McAleese said most of the 118 former residents interviewed by the report authors "described the atmosphere in the laundries as cold, with a rigid and uncompromising regime of physically demanding work and prayer, with many instances of verbal censure, scoldings or even humiliating put-downs." Yet a minority, he said, viewed the laundry as "their only refuge in times of great personal difficulty."
Campaigners for justice for the "Maggies" expressed disappointment with the report and particularly the government's response.
"These women were locked up against their will and not paid a penny for their work," said Clare McGettrick, spokeswoman for the Justice for Magdalenes pressure group. She noted that the state inspected the laundries as licensed workplaces, yet never required the nuns to fund any state pension entitlements for the women as normal employers do, which means they are among Ireland's poorest residents today.
"Frankly their country has failed them yet again," said McGettrick said. The prime minister's refusal to apologize on behalf of the state, she said, "prolongs the stigma for these women. The beginning of this process should have been the apology. More women would have given their testimony."
They have pressed Ireland for more than a decade to admit its legal responsibility to compensate residents for hardships experienced, freedom denied, and the lack of wages paid. The government since 2002 has paid more than (euro) 1 billion ($1.3 billion) to more than 13,000 people who suffered sexual, physical and psychological abuse in other Catholic-run workhouses and orphanages but explicitly excluded former Magdalene residents, contending these were privately run institutions with negligible state involvement.
The United Nations Committee on Torture in 2011, hearing a legal petition from the Justice for Magdalenes group, rejected the Irish government's arguments and ordered the fact-finding effort subsequently undertaken by McAleese and officials from six Irish government departments.
McAleese concluded that his investigation had "found significant state involvement with the Magdalene Laundries."
The four orders issued their own statements of regret to past laundry residents, but largely defended their conditions as inevitable in tougher times.

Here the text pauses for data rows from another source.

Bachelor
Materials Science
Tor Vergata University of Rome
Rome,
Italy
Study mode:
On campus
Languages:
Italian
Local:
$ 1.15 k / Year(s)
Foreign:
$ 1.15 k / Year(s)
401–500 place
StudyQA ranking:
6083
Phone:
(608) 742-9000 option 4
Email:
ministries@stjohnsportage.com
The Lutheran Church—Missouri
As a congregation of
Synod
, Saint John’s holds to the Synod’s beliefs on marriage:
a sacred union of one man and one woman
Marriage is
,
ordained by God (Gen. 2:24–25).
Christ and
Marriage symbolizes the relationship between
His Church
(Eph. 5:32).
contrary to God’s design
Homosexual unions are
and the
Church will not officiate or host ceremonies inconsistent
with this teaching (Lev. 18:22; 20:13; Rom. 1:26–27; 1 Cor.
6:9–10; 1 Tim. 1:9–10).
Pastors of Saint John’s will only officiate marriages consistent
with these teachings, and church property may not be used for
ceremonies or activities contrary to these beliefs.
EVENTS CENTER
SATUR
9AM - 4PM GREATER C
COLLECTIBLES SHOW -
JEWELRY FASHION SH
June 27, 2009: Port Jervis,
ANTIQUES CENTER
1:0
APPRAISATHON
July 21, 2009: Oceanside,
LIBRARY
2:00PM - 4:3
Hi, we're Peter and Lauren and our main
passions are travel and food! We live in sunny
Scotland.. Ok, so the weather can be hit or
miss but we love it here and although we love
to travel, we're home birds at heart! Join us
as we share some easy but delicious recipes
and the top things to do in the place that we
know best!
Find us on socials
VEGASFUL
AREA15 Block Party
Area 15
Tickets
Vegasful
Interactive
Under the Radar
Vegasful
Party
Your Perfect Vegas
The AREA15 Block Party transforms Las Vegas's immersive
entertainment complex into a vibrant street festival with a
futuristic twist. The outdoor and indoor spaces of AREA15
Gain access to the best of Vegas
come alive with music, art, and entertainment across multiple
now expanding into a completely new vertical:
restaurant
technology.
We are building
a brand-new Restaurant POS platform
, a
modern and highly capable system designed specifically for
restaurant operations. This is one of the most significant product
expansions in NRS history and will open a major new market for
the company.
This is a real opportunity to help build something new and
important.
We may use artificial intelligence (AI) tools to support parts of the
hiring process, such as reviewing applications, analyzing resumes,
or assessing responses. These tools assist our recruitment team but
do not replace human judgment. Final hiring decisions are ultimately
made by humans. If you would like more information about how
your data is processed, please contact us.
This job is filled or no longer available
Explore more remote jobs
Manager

The Sisters of Our Lady of Charity of Refuge, which ran the two biggest laundries in Dublin, in a statement expressed "deep regret" that many residents "did not experience our refuge as a place of protection and care." But they suggested that women in their care faced worse conditions and fewer options in the hostile Ireland outside the laundry gates.
And the Congregation of the Sisters of Mercy, which ran two laundries south of Dublin and in the western city of Galway, said some workers built lifelong friendships with nuns running the workhouse. "We wish that we could have done more and that it could have been different," the nuns said. "It is regrettable that the Magdalene homes had to exist at all."